> **Task directions**
What you produce should be every line from the data that includes "Contador".

Stored items
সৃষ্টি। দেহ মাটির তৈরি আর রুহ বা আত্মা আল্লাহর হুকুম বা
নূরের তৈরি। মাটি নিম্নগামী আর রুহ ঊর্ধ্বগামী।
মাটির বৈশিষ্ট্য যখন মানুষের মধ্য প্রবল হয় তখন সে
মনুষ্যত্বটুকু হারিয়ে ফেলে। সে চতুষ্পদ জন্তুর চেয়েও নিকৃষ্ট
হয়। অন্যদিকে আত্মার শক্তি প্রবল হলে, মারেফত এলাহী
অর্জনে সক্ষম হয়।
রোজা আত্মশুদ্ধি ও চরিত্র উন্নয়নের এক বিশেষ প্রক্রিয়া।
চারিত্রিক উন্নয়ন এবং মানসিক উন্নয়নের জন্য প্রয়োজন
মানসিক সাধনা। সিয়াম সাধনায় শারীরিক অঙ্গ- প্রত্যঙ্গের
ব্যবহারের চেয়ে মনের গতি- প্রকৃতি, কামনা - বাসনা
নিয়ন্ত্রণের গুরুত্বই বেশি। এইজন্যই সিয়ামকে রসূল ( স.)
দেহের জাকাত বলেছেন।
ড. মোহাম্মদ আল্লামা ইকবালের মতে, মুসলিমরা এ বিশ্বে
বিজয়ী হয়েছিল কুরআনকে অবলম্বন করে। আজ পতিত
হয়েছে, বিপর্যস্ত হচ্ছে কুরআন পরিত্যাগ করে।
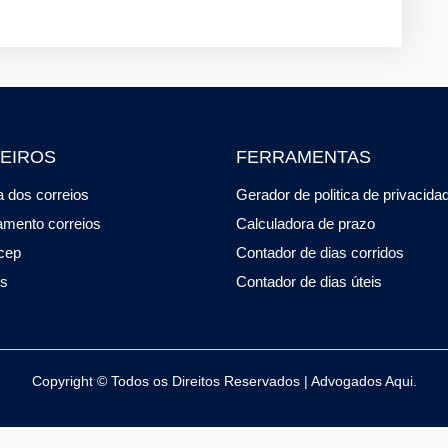
EIROS
FERRAMENTAS
 dos correios
Gerador de politica de privacida
amento correios
Calculadora de prazo
cep
Contador de dias corridos
os
Contador de dias úteis
Copyright © Todos os Direitos Reservados | Advogados Aqui.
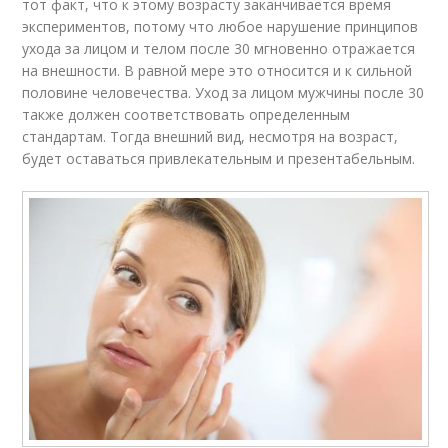
тот факт, что к этому возрасту заканчивается время
экспериментов, потому что любое нарушение принципов
ухода за лицом и телом после 30 мгновенно отражается
на внешности. В равной мере это относится и к сильной
половине человечества. Уход за лицом мужчины после 30
также должен соответствовать определенным
стандартам. Тогда внешний вид, несмотря на возраст,
будет оставаться привлекательным и презентабельным.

> **Solution for this exercise**
Contador de dias corridos
Contador de dias úteis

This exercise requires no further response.